AP Sports Writer
LOS ANGELES (AP) -- Reggie Theus took over as Cal State Northridge basketball coach on Friday, thrilled to be back in the college ranks where he had his greatest success as a player and a coach.
The former UNLV star who later guided New Mexico State to the NCAA tournament was introduced to an enthusiastic crowd in the 1,600-seat Matadome, where he promised the Matadors will play an up-tempo style with full-court pressure defense as "the hardest-playing team in the conference."
Theus succeeds Bobby Braswell, who was fired March 17 after 17 years that included three 20-win seasons, two NCAA tournament appearances and a 251-258 record at the Big West school.

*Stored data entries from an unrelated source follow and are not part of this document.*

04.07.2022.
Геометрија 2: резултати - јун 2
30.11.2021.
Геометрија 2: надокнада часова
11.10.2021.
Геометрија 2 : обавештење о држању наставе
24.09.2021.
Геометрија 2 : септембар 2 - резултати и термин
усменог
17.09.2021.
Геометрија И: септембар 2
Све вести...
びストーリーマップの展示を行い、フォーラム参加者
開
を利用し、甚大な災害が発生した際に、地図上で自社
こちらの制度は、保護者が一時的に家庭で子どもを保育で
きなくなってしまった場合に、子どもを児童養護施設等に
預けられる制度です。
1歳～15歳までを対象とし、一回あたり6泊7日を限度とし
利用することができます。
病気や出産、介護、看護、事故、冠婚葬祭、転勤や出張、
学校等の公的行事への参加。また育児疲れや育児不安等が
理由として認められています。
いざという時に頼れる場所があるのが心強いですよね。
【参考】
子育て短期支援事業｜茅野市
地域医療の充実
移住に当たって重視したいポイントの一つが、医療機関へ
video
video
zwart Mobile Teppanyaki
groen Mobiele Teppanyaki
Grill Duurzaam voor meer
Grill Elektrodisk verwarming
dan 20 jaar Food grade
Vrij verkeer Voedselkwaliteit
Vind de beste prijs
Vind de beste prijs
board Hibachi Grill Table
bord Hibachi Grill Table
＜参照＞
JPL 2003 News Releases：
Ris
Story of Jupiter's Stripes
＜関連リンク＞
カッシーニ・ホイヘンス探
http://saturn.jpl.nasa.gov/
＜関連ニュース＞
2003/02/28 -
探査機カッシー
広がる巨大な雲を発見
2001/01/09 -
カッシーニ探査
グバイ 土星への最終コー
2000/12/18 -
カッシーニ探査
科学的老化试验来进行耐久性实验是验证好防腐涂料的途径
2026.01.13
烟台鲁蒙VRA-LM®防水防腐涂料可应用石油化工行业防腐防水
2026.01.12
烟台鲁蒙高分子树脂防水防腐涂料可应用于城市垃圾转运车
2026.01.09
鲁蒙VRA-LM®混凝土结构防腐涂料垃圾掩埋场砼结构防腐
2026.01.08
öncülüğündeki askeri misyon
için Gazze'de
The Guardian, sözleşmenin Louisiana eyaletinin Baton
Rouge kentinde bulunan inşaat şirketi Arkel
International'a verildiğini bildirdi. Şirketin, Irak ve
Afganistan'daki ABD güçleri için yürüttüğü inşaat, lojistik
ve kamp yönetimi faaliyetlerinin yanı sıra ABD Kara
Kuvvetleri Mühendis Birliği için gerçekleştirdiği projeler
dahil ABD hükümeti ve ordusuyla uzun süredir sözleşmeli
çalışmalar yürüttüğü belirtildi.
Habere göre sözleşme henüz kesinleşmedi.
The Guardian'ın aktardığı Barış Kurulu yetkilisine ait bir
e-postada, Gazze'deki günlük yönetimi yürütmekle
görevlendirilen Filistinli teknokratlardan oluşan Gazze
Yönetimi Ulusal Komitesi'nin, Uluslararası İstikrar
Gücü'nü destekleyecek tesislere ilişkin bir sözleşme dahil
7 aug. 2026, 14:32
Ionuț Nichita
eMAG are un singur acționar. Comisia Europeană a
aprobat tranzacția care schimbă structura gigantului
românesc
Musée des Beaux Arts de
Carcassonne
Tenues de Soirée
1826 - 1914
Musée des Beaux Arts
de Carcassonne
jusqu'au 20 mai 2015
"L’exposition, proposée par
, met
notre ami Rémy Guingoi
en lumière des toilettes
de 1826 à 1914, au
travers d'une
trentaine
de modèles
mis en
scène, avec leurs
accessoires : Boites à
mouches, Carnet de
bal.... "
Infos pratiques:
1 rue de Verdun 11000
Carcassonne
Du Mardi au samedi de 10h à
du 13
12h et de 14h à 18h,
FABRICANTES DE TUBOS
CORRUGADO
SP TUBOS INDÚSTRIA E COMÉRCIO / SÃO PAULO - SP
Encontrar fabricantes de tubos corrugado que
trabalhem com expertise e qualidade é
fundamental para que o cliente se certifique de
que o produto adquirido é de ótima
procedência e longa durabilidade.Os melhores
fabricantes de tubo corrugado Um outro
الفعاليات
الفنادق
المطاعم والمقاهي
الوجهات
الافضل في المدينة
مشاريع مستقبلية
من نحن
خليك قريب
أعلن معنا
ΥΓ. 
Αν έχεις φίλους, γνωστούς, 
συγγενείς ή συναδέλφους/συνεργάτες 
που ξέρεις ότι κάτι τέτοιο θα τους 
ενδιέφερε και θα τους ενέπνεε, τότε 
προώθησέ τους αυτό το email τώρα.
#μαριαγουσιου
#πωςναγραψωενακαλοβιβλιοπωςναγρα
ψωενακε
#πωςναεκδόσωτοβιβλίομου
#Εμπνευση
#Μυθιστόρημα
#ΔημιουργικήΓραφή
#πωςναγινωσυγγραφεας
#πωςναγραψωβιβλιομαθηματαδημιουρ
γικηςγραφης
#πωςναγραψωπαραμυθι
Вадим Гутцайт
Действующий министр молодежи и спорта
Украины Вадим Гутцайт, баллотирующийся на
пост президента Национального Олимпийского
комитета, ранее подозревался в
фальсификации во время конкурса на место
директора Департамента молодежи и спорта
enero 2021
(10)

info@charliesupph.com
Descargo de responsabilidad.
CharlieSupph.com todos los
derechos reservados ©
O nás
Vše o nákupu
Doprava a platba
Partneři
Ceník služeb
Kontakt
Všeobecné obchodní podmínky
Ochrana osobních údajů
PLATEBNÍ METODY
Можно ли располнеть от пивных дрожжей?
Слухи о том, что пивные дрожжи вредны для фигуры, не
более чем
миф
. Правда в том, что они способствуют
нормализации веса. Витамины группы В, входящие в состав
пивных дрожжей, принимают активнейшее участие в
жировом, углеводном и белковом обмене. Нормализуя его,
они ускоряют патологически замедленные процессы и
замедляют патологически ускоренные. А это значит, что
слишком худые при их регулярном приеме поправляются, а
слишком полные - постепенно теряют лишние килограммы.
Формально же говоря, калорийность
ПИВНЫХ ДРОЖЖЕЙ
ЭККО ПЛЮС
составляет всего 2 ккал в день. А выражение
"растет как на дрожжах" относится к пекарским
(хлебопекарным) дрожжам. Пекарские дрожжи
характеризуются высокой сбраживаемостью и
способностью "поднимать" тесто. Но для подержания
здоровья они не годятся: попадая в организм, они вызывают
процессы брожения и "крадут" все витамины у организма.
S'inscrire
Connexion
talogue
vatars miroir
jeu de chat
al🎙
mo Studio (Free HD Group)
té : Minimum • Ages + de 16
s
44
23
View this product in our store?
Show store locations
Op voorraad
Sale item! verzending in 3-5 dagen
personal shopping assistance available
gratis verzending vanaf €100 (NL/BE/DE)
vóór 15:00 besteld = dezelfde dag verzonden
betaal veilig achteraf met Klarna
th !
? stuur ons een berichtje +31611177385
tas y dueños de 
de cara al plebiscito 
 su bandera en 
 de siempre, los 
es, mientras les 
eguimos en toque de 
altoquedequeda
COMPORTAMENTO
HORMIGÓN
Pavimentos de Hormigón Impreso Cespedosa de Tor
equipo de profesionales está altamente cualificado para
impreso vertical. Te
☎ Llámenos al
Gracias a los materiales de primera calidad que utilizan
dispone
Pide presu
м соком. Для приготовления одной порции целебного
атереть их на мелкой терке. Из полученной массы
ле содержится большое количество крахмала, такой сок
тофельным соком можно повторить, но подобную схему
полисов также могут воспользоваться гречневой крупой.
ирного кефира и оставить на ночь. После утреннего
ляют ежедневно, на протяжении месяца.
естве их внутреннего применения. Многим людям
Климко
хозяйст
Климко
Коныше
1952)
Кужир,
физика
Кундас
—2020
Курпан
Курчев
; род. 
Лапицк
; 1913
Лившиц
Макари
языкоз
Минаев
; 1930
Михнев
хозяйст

Theus had been coaching the Los Angeles D-Fenders of the NBA's D-League since October 2011. He landed there not long after two losing seasons as coach of the NBA's Sacramento Kings. But he never stopped trying to get another college head coaching job.
"It's what I wanted," he said. "Being in California is even better for me. My heart is in college basketball."
The 55-year-old coach is from nearby Inglewood, the same hometown as Boston Celtics star Paul Pierce and retired WNBA star Lisa Leslie.
Theus and new athletic director Brandon Martin held up a red Northridge jersey with the coach's name on the back.
"It looks like 1980 I could probably wear this," said Theus, who led UNLV to its first Final Four in 1977.
Theus' rough ride in Sacramento that ended with his firing early in the 2008-09 season proved costly in quickly landing another head coaching job. The Kings won 38 games in his first season and just 17 in his second. The beleaguered franchise hasn't come close to winning 38 games since he was there.
Theus said there's no bad feelings between himself and the Maloof family that owns the Kings, adding that they talked a couple of weeks ago when he was pursuing the Northridge job.
"You can do a good job in the NBA and still get fired," he said. "It did set me back. It's taken me four years to get back. I've come in second to some pretty high-level jobs."
Theus takes over at the same time as Steve Alford and Andy Enfield, who got the coaching jobs at UCLA and Southern California, respectively, shortly before he was hired. With Los Angeles roots stretching back to his days at Inglewood High, Theus figures he's in a good position to recruit in a region loaded with basketball talent.
"It's going to be a war when it comes to recruiting," he said. "There's probably not one (local) basketball coach I don't know."
Unlike Alford, whose 18-year-old son will be playing for him in Westwood, Theus won't have his only son on the Northridge roster. Reggie Jr., an 18-year-old who played at Fairfax High in Los Angeles, has already committed to another school.
During Braswell's tenure, Northridge upset UCLA at Pauley Pavilion, giving the school its first-ever win over a nationally ranked team.
"I'm sure we'll play a couple of high-caliber teams," Theus said about future schedules.
Theus takes over a program that went 14-17 this season. The Matadors won their first seven games and then lost six of their final seven. They finished ninth among 10 teams in the Big West with a 5-13 record, and failed to make the conference tournament.
"It's all about changing the culture here," he said. "There's a little bit of a third-wheel attitude here and that's got to stop yesterday."
His goal for the program is to compete for Big West titles and "eventually run deep in the NCAAs."
Theus' hiring is the first big one for Martin, who began his new job as athletic director earlier this month.
"In all my conversations with Reggie, I knew he was special," Martin said. "I wanted someone who wanted our job. We want to compete with some of the high-level major schools people talk about all the time."
Martin talked to coach Rick Pitino of newly crowned national champion Louisville in vetting Theus, who was an assistant under Pitino from 2003-05.
"He talked about Reggie's ability to recruit and his connection to student-athletes and his hunger to be the best coach in the country," said Martin, citing Theus' integrity, understanding of NCAA rules and compliance and his work ethic among his other strengths.
"There was a big buzz in Atlanta at the Final Four about our hire," university President Dianne Harrison said.